“All for the present,” was the reply; “you will see more clearly, by-and-by, that you are my property, and you will act accordingly.”
The two Jewish-looking gentlemen, whom Richard had passed in a conference in their carriage which stood now at the steps of the house, were the sheriff's officers destined to take charge of the fallen gentleman, and convey him, by Levi's direction, to a “sponging house,” which, I believe, belonged jointly to him and his partner, Mr. Goldshed.
It was on the principle, perhaps, on which hunters tame wild beasts, by a sojourn at the bottom of a pit-fall, that Mr. Longcluse doomed the young baronet to some ten hours' solitary contemplation of his hopeless immeshment in that castle of Giant Despair, before taking him out and setting him again before him, for the purpose of instructing him in the conditions and duties of the direful life on which he was about to enter.
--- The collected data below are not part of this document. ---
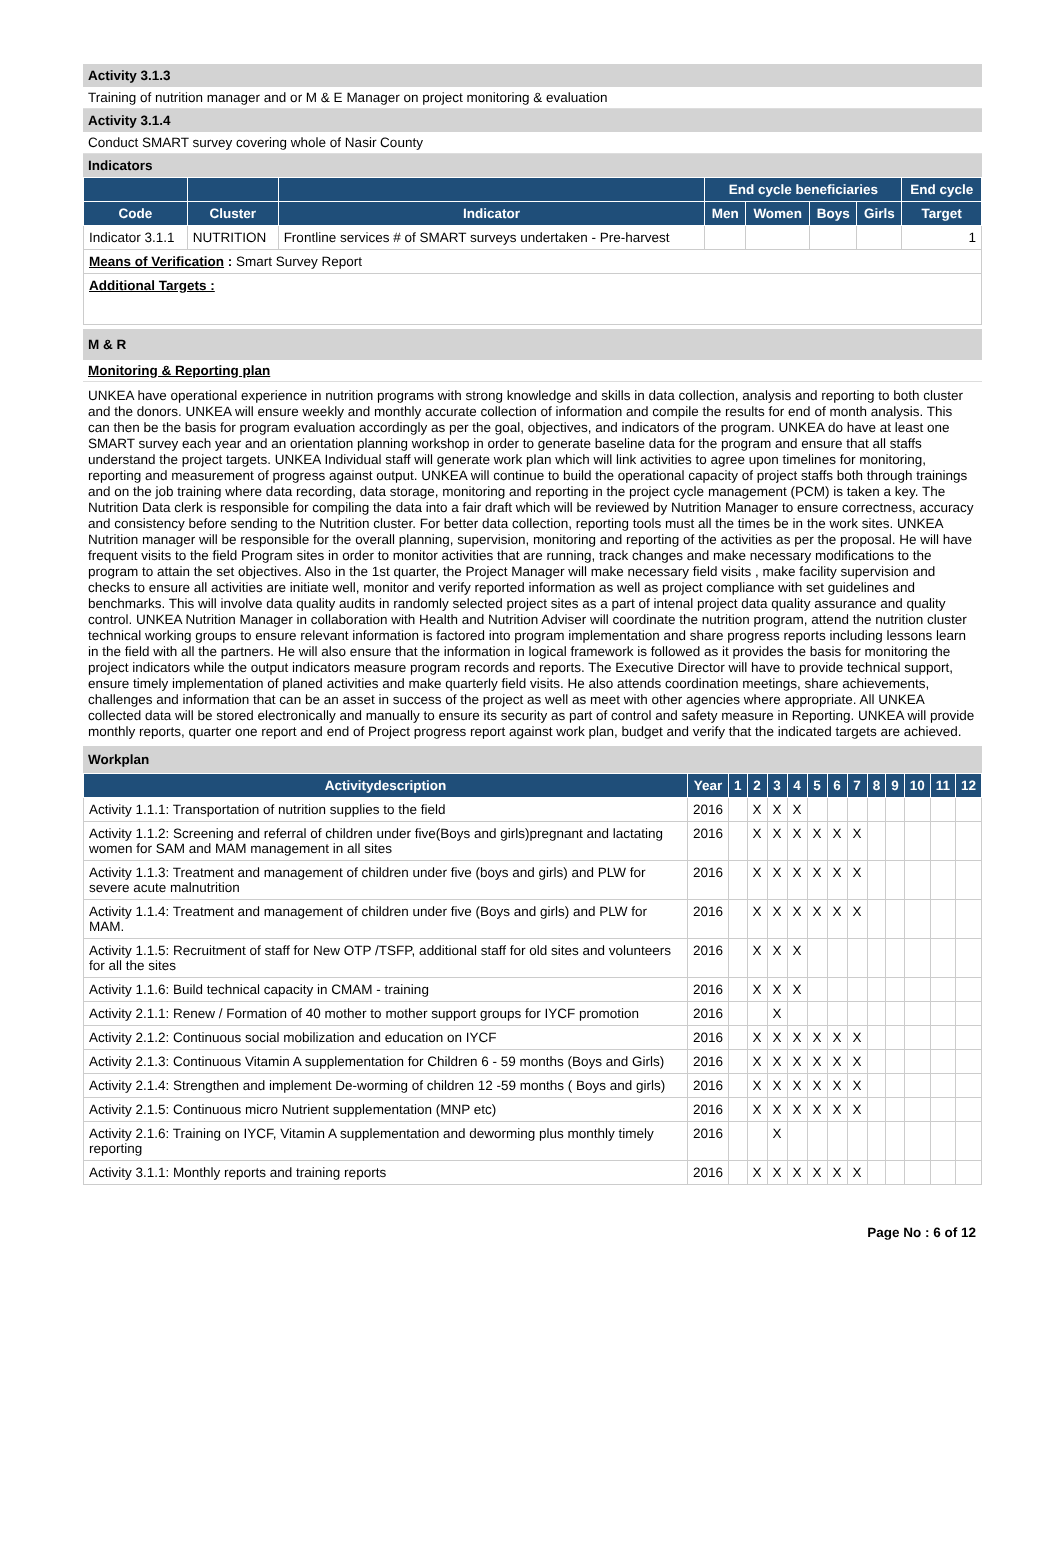Activity 3.1.3
Training of nutrition manager and or M & E Manager on project monitoring & evaluation
Activity 3.1.4
Conduct SMART survey covering whole of Nasir County
Indicators
| | | | End cycle beneficiaries | | | | End cycle |
| --- | --- | --- | --- | --- | --- | --- | --- |
| Code | Cluster | Indicator | Men | Women | Boys | Girls | Target |
| Indicator 3.1.1 | NUTRITION | Frontline services # of SMART surveys undertaken - Pre-harvest | | | | | 1 |
| Means of Verification : Smart Survey Report | | | | | | | |
| Additional Targets : | | | | | | | |
M & R
Monitoring & Reporting plan
UNKEA have operational experience in nutrition programs with strong knowledge and skills in data collection, analysis and reporting to both cluster and the donors. UNKEA will ensure weekly and monthly accurate collection of information and compile the results for end of month analysis. This can then be the basis for program evaluation accordingly as per the goal, objectives, and indicators of the program. UNKEA do have at least one SMART survey each year and an orientation planning workshop in order to generate baseline data for the program and ensure that all staffs understand the project targets. UNKEA Individual staff will generate work plan which will link activities to agree upon timelines for monitoring, reporting and measurement of progress against output. UNKEA will continue to build the operational capacity of project staffs both through trainings and on the job training where data recording, data storage, monitoring and reporting in the project cycle management (PCM) is taken a key. The Nutrition Data clerk is responsible for compiling the data into a fair draft which will be reviewed by Nutrition Manager to ensure correctness, accuracy and consistency before sending to the Nutrition cluster. For better data collection, reporting tools must all the times be in the work sites. UNKEA Nutrition manager will be responsible for the overall planning, supervision, monitoring and reporting of the activities as per the proposal. He will have frequent visits to the field Program sites in order to monitor activities that are running, track changes and make necessary modifications to the program to attain the set objectives. Also in the 1st quarter, the Project Manager will make necessary field visits , make facility supervision and checks to ensure all activities are initiate well, monitor and verify reported information as well as project compliance with set guidelines and benchmarks. This will involve data quality audits in randomly selected project sites as a part of intenal project data quality assurance and quality control. UNKEA Nutrition Manager in collaboration with Health and Nutrition Adviser will coordinate the nutrition program, attend the nutrition cluster technical working groups to ensure relevant information is factored into program implementation and share progress reports including lessons learn in the field with all the partners. He will also ensure that the information in logical framework is followed as it provides the basis for monitoring the project indicators while the output indicators measure program records and reports. The Executive Director will have to provide technical support, ensure timely implementation of planed activities and make quarterly field visits. He also attends coordination meetings, share achievements, challenges and information that can be an asset in success of the project as well as meet with other agencies where appropriate. All UNKEA collected data will be stored electronically and manually to ensure its security as part of control and safety measure in Reporting. UNKEA will provide monthly reports, quarter one report and end of Project progress report against work plan, budget and verify that the indicated targets are achieved.
Workplan
| Activitydescription | Year | 1 | 2 | 3 | 4 | 5 | 6 | 7 | 8 | 9 | 10 | 11 | 12 |
| --- | --- | --- | --- | --- | --- | --- | --- | --- | --- | --- | --- | --- | --- |
| Activity 1.1.1: Transportation of nutrition supplies to the field | 2016 | | X | X | X | | | | | | | | |
| Activity 1.1.2: Screening and referral of children under five(Boys and girls)pregnant and lactating women for SAM and MAM management in all sites | 2016 | | X | X | X | X | X | X | | | | | |
| Activity 1.1.3: Treatment and management of children under five (boys and girls) and PLW for severe acute malnutrition | 2016 | | X | X | X | X | X | X | | | | | |
| Activity 1.1.4: Treatment and management of children under five (Boys and girls) and PLW for MAM. | 2016 | | X | X | X | X | X | X | | | | | |
| Activity 1.1.5: Recruitment of staff for New OTP /TSFP, additional staff for old sites and volunteers for all the sites | 2016 | | X | X | X | | | | | | | | |
| Activity 1.1.6: Build technical capacity in CMAM - training | 2016 | | X | X | X | | | | | | | | |
| Activity 2.1.1: Renew / Formation of 40 mother to mother support groups for IYCF promotion | 2016 | | | X | | | | | | | | | |
| Activity 2.1.2: Continuous social mobilization and education on IYCF | 2016 | | X | X | X | X | X | X | | | | | |
| Activity 2.1.3: Continuous Vitamin A supplementation for Children 6 - 59 months (Boys and Girls) | 2016 | | X | X | X | X | X | X | | | | | |
| Activity 2.1.4: Strengthen and implement De-worming of children 12 -59 months ( Boys and girls) | 2016 | | X | X | X | X | X | X | | | | | |
| Activity 2.1.5: Continuous micro Nutrient supplementation (MNP etc) | 2016 | | X | X | X | X | X | X | | | | | |
| Activity 2.1.6: Training on IYCF, Vitamin A supplementation and deworming plus monthly timely reporting | 2016 | | | X | | | | | | | | | |
| Activity 3.1.1: Monthly reports and training reports | 2016 | | X | X | X | X | X | X | | | | | |
Page No : 6 of 12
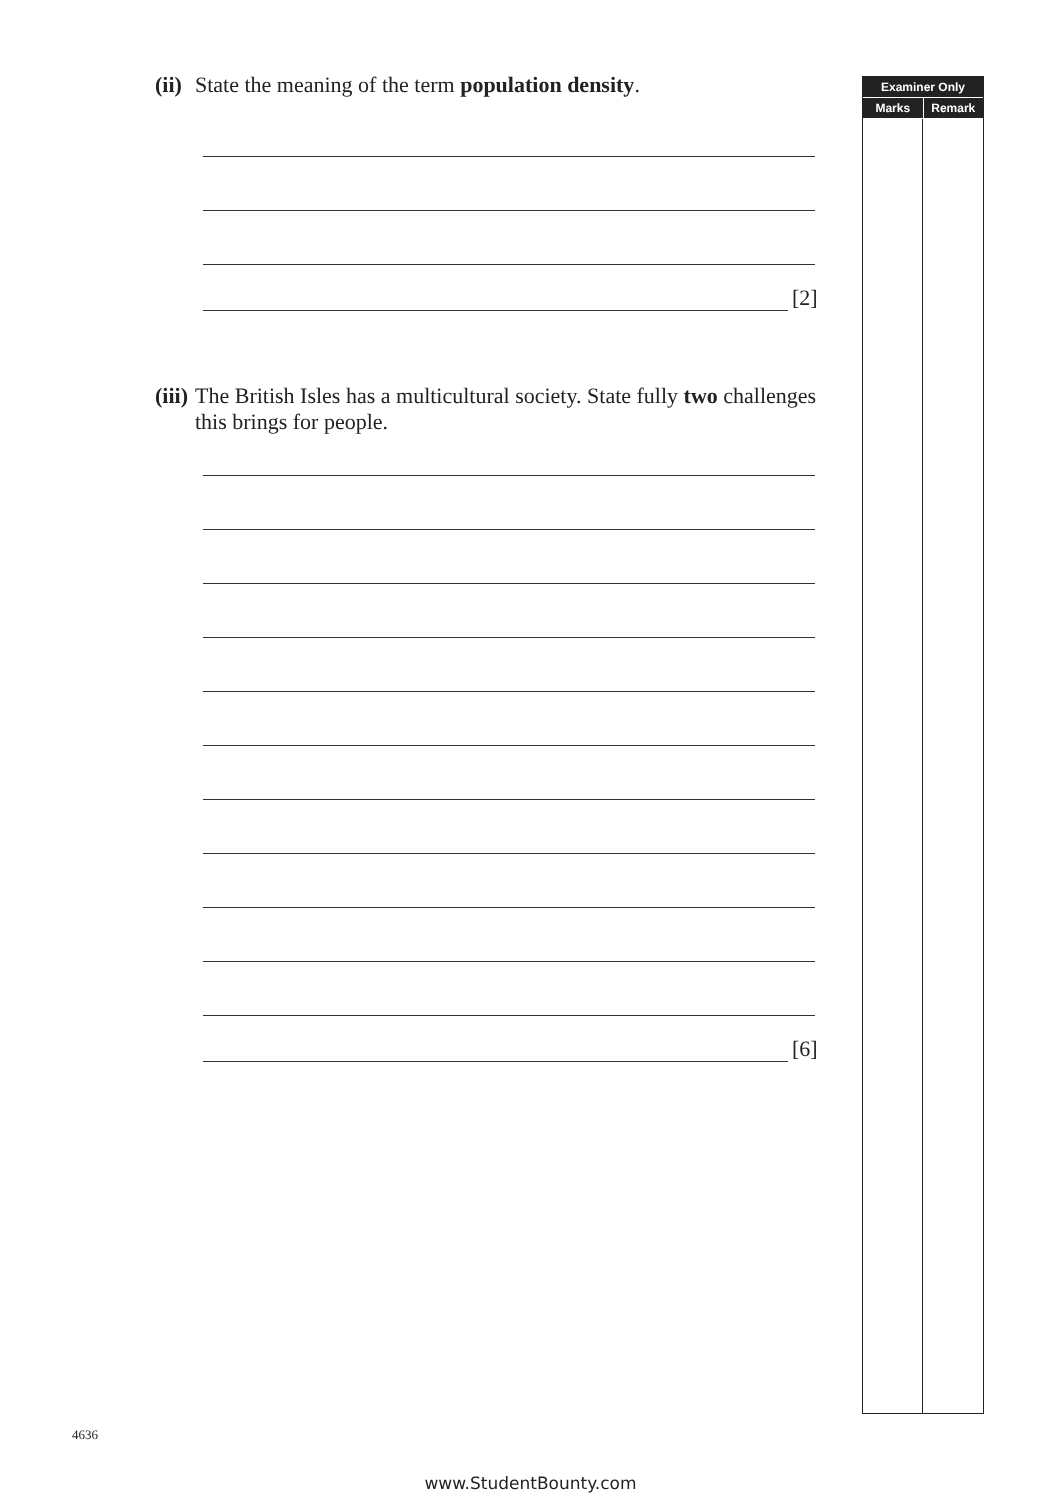(ii) State the meaning of the term population density.
[2]
(iii) The British Isles has a multicultural society. State fully two challenges this brings for people.
[6]
Examiner Only
Marks Remark
4636
www.StudentBounty.com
Mr. Longcluse left the baronet suddenly, and returned to Levi's office no more.
Sir Richard's rôle was cast. He was to figure, at least first, as a captive in the drama for which fate had selected him. He had no wish to retard the progress of the piece. Nothing more odious than his present situation was likely to come.
“You have something to say to me?” said the baronet, making tender, as it were, of himself. The offer was, obligingly, accepted, and the sheriffs, by his lieutenants, made prisoner of Sir Richard Arden, who strode down the stairs between them, and entered the seedy coach, and sitting as far back as he could, drove rapidly toward the City.
Stunned and confused, there was but one image vividly present to his recollection, and that was the baleful face of Walter Longcluse.